UFOSS invites comparison with the United States’ Sound Surveillance System (SOSUS), begun in 1954 under the codename Project Caesar. SOSUS laid vast arrays of hydrophones on the Atlantic and Pacific seabeds to track Soviet submarines by their acoustic signatures and was a decisive Cold War advantage. It later evolved into the Integrated Undersea Surveillance System (IUSS). UFOSS reflects the same strategic logic applied to the Indian Ocean, but built on newer fibre-optic and quantum-sensing technology and, crucially, developed indigenously.

System Country Purpose
UFOSS India Detect and track submarines in the IOR (under development, 2026)
SOSUS / IUSS United States Cold War era hydrophone grid, now upgraded for modern threats

The Strategic Context

India’s move responds to a shifting undersea threat. China’s expanding submarine deployments in the IOR, part of what analysts term the “String of Pearls” posture, and Pakistan’s induction of Chinese-built Hangor-class submarines with air-independent propulsion (allowing longer submerged patrols) have sharpened the need for persistent detection. India’s official position is that the Indian Ocean is central to its security and economic interests, and India, as a net security provider in the region under its SAGAR (Security and Growth for All in the Region) vision, is committed to safeguarding sea lanes and its maritime frontiers. UFOSS is both a shield for these waters and a statement of intent on indigenising critical sensor technology.

Analysis and Way Forward

UFOSS is a strategically sound step, but seabed grids are expensive, technically demanding and take years to deploy and validate. The way forward lies in phased deployment across priority chokepoints, robust data-fusion with satellite, aerial and surface ASW assets, and hardening the network against tampering or destruction in conflict. Sustained indigenisation through NPOL and Indian industry will be key to avoiding import dependence on such sensitive technology. Combined with the P-8I fleet, indigenous sonars and the growing submarine arm, UFOSS can help convert India’s geographic advantage in the IOR into genuine undersea dominance.

UPSC Relevance

GS Paper 3: Defence technology and indigenisation; developments in science and technology (fibre optics, SQUIDs, distributed acoustic sensing); internal and external security challenges through the maritime domain; role of DRDO.

Prelims pointers:

  • UFOSS is developed by NPOL, Kochi, a DRDO laboratory; shore station at Kochi.
  • SQUIDs are superconducting quantum interference devices, extremely sensitive magnetometers used to detect faint electromagnetic signals.
  • SOSUS was the US Cold War seabed hydrophone network; it evolved into IUSS.
  • ASW = Anti-Submarine Warfare; India’s maritime patrol aircraft is the P-8I.
  • India’s maritime vision for the region is SAGAR.

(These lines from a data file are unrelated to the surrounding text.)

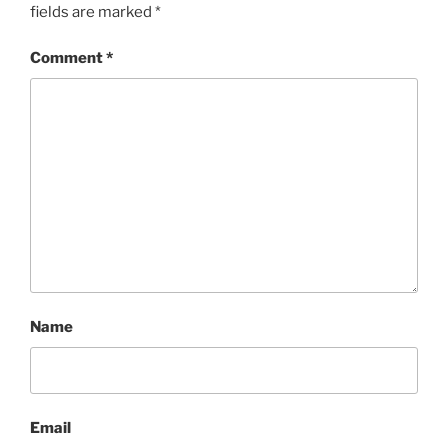
fields are marked
*
Comment
*
Name
Email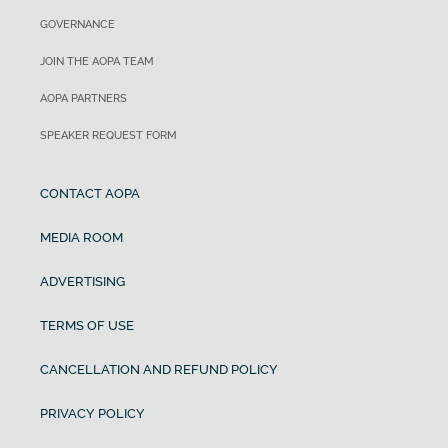
GOVERNANCE
JOIN THE AOPA TEAM
AOPA PARTNERS
SPEAKER REQUEST FORM
CONTACT AOPA
MEDIA ROOM
ADVERTISING
TERMS OF USE
CANCELLATION AND REFUND POLICY
PRIVACY POLICY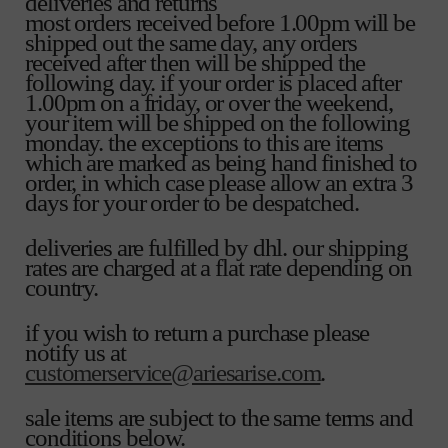
deliveries and returns
most orders received before 1.00pm will be
shipped out the same day, any orders
received after then will be shipped the
following day. if your order is placed after
1.00pm on a friday, or over the weekend,
your item will be shipped on the following
monday. the exceptions to this are items
which are marked as being hand finished to
order, in which case please allow an extra 3
days for your order to be despatched.
deliveries are fulfilled by dhl. our shipping
rates are charged at a flat rate depending on
country.
if you wish to return a purchase please
notify us at
customerservice@ariesarise.com
.
sale items are subject to the same terms and
conditions below.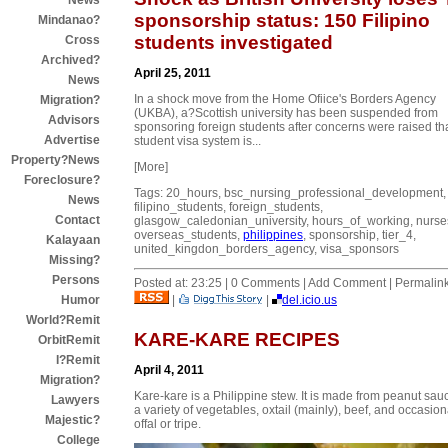
News
sponsorship status: 150 Filipino
Mindanao?
students investigated
Cross
Archived?
April 25, 2011
News
In a shock move from the Home Ofiice's Borders Agency
Migration?
(UKBA), a?Scottish university has been suspended from
Advisors
sponsoring foreign students after concerns were raised tha
Advertise
student visa system is...
Property?News
[More]
Foreclosure?
Tags: 20_hours, bsc_nursing_professional_development,
News
filipino_students, foreign_students,
Contact
glasgow_caledonian_university, hours_of_working, nurse
overseas_students,
philippines
, sponsorship, tier_4,
Kalayaan
united_kingdon_borders_agency, visa_sponsors
Missing?
Persons
Posted at: 23:25 | 0 Comments | Add Comment | Permalin
|
|
del.icio.us
Humor
World?Remit
KARE-KARE RECIPES
OrbitRemit
I?Remit
April 4, 2011
Migration?
Kare-kare is a Philippine stew. It is made from peanut sau
Lawyers
a variety of vegetables, oxtail (mainly), beef, and occasion
Majestic?
offal or tripe.
College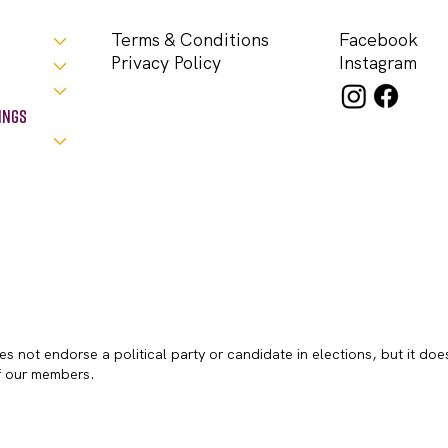
Facebook
Terms & Conditions
Instagram
Privacy Policy
ings
s not endorse a political party or candidate in elections, but it doe
of our members.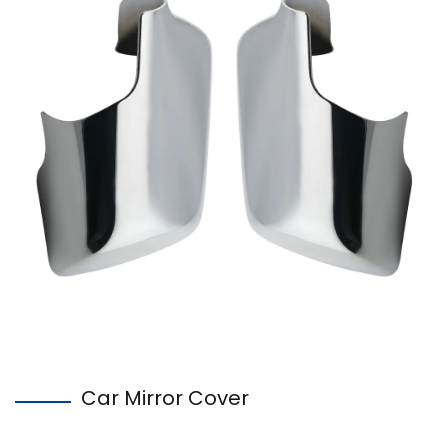
Car Mirror Cover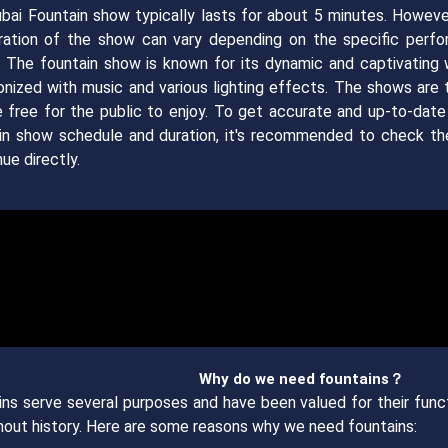
bai Fountain show typically lasts for about 5 minutes. However
ration of the show can vary depending on the specific perf
. The fountain show is known for its dynamic and captivating 
onized with music and various lighting effects. The shows are t
e free for the public to enjoy. To get accurate and up-to-date
in show schedule and duration, it's recommended to check the
ue directly.
Why do we need fountains？
ins serve several purposes and have been valued for their funct
hout history. Here are some reasons why we need fountains: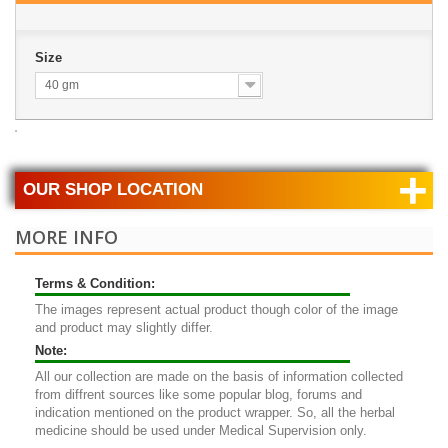
Size
40 gm
+
OUR SHOP LOCATION
MORE INFO
Terms & Condition:
The images represent actual product though color of the image
and product may slightly differ.
Note:
All our collection are made on the basis of information collected
from diffrent sources like some popular blog, forums and
indication mentioned on the product wrapper. So, all the herbal
medicine should be used under Medical Supervision only.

Mains question: “Undersea domain awareness is emerging as the decisive edge in maritime security.” In this light, examine the significance of DRDO’s UFOSS project for India’s anti-submarine warfare capability and strategy in the Indian Ocean Region. (15 marks, 250 words)

Facts Corner

📌 Facts Corner, Knowledgepedia

  • UFOSS (Underwater Fibre Optic Sensing System): A DRDO seabed acoustic surveillance network to detect and track submarines in the Indian Ocean Region; EoI issued June 20, 2026.
  • NPOL, Kochi: The Naval Physical and Oceanographic Laboratory, a DRDO lab and India’s lead centre for underwater sensors and sonar; it leads UFOSS, with the shore station at Kochi.
  • SQUIDs: Superconducting Quantum Interference Devices, ultra-sensitive magnetometers that detect the faint magnetic signature of a submarine’s steel hull.
  • Distributed acoustic sensing: Technique that turns a fibre-optic cable itself into a chain of acoustic sensors by reading disturbances in the light it carries.
  • SOSUS / IUSS: The US Sound Surveillance System (from 1954), a seabed hydrophone grid to track Soviet submarines, later folded into the Integrated Undersea Surveillance System.
  • ASW (Anti-Submarine Warfare): Detecting and countering enemy submarines using ships, submarines, aircraft (P-8I) and fixed sensors.
  • Focus zones for UFOSS: Ninety East Ridge, Andaman and Nicobar Islands, and the Bay of Bengal.
  • SAGAR: Security and Growth for All in the Region, India’s Indian Ocean maritime vision.